Small farmers whose plots average a little less than two acres bring their coffee cherries to the private washing station called Borboya. Here the ripe-only hand-picked coffee fruit is skin-stripped and the remaining fruit-coated beans allowed to ferment for around 36 hours, depending on the weather. When the fruit coating is ready to come off, the beans are washed in concrete channels with wooden rakes. The beans are then sorted and dried on raised racks for about 10 days.

Welcome to my Table, here in the corner of this cafe. Today we’re sipping the Ethiopia Borboya, from Toby’s Estate Coffee Roasters in Brooklyn, New York, courtesy of Craft Coffee. Feel free to pull up a chair.

THE BASICS:

region: Borena, Oromia, Yirgacheffe, Ethiopia
farm: Borboya Washing Station
producer: smallholder farmers
association: N/A
elevation: 1800 – 1950 meters above sea level
cultivars: Ethiopia Heirloom
process: fully washed, raised bed dried
certifications: standard

THE BREW:

method: Hario V60
grind: 17, Preciso
coffee: 30 g
water: 420 mL
bloom: 1:00
pour: 2:00 pulse pour, 1:00 drop

THE COFFEE:

The aroma of the Ethiopia Borboya is fragrant and perfumed, but it is also bright and lively. Vibrant and crisp, with scents of lemon rind, strawberry, black tea leaves, vanilla, jasmine, and ginger.

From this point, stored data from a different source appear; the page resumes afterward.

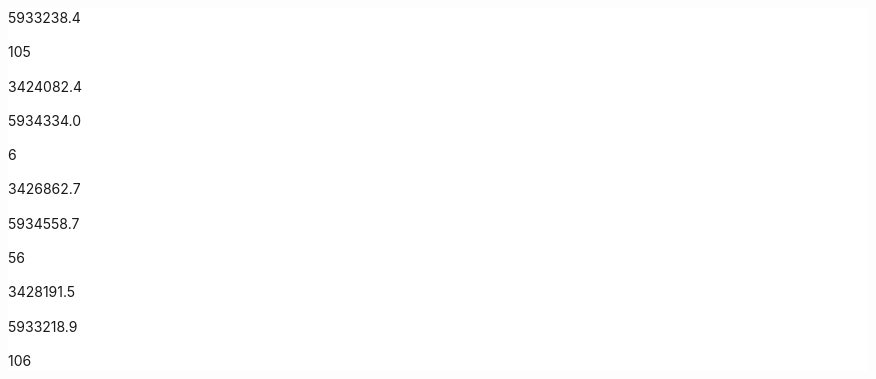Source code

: 5933238.4

</td>

<td style align="center" valign="top" charoff="50">

105

</td>

<td style align="center" valign="top" charoff="50">

3424082.4

</td>

<td style align="center" valign="top" charoff="50">

5934334.0

</td>

</tr>

<tr>

<td style align="center" valign="top" charoff="50">

6

</td>

<td style align="center" valign="top" charoff="50">

3426862.7

</td>

<td style align="center" valign="top" charoff="50">

5934558.7

</td>

<td style align="center" valign="top" charoff="50">

56

</td>

<td style align="center" valign="top" charoff="50">

3428191.5

</td>

<td style align="center" valign="top" charoff="50">

5933218.9

</td>

<td style align="center" valign="top" charoff="50">

106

Immediately post-brew, this coffee is a complex mix of high and low notes; it’s like somebody set the iPod EQ to “Jazz.” The highs: lemonade, peaches, hibiscus, and nectarine; the lows: earth, oak, spicy cinnamon, honey; the mid: well, there’s a really nice, silky almond milk texture and flavor.

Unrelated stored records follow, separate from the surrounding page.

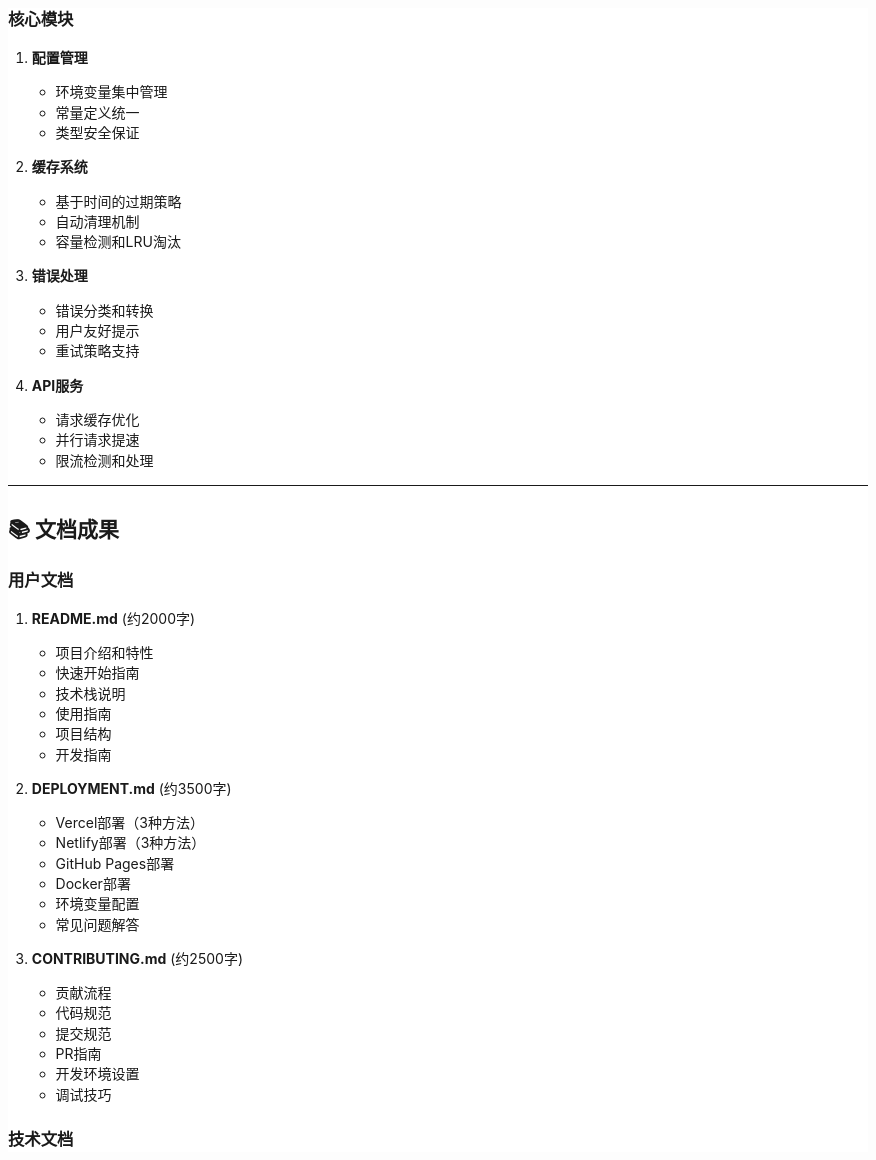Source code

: ### 核心模块

1. **配置管理**
   - 环境变量集中管理
   - 常量定义统一
   - 类型安全保证

2. **缓存系统**
   - 基于时间的过期策略
   - 自动清理机制
   - 容量检测和LRU淘汰

3. **错误处理**
   - 错误分类和转换
   - 用户友好提示
   - 重试策略支持

4. **API服务**
   - 请求缓存优化
   - 并行请求提速
   - 限流检测和处理

---

## 📚 文档成果

### 用户文档

1. **README.md** (约2000字)
   - 项目介绍和特性
   - 快速开始指南
   - 技术栈说明
   - 使用指南
   - 项目结构
   - 开发指南

2. **DEPLOYMENT.md** (约3500字)
   - Vercel部署（3种方法）
   - Netlify部署（3种方法）
   - GitHub Pages部署
   - Docker部署
   - 环境变量配置
   - 常见问题解答

3. **CONTRIBUTING.md** (约2500字)
   - 贡献流程
   - 代码规范
   - 提交规范
   - PR指南
   - 开发环境设置
   - 调试技巧

### 技术文档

As the coffee cools off the sweetness of the peach and nectarine intensifies so much that it starts tasting a little tart; the tartness is made even more mouth-puckeringly prevalent by a sugary lemon acidity. This isn’t a zesty lemon acidity, mind you—it’s a sweet lemon acidity; it’s not the acidity of a freshly squeezed lemon or lemon peel, it’s the acidity of an ice-cold glass of pink lemonade. Further flavors of apricot, pear, strawberry, cantaloupe, sugar cookie, and ginger round out the bottom of the cup and make for a crisp, satisfying finish.

Medium body; silky mouthfeel; citrus acidity; slightly dry finish.

THE BOTTOM LINE:

One thing I really enjoy is when coffees are perfectly balanced and well-rounded. Of course I love coffees that are packed with flavor and taste incredible, but if they’re not balanced they can make for an unpleasant experience—they can be too much one thing or another, go too far in one direction or the other.

The Ethiopia Borboya, from Toby’s Estate Coffee, had it all.

Not only was it hugely flavorful, it was also perfectly balanced; for every night note (bright, lively fruits) it had an equally low note (earth, wood), and its middle range was mild enough that it kept the two extremes firmly tethered to each other. At no point was this cup too one thing or the other.

This Borboya was absolutely textbook.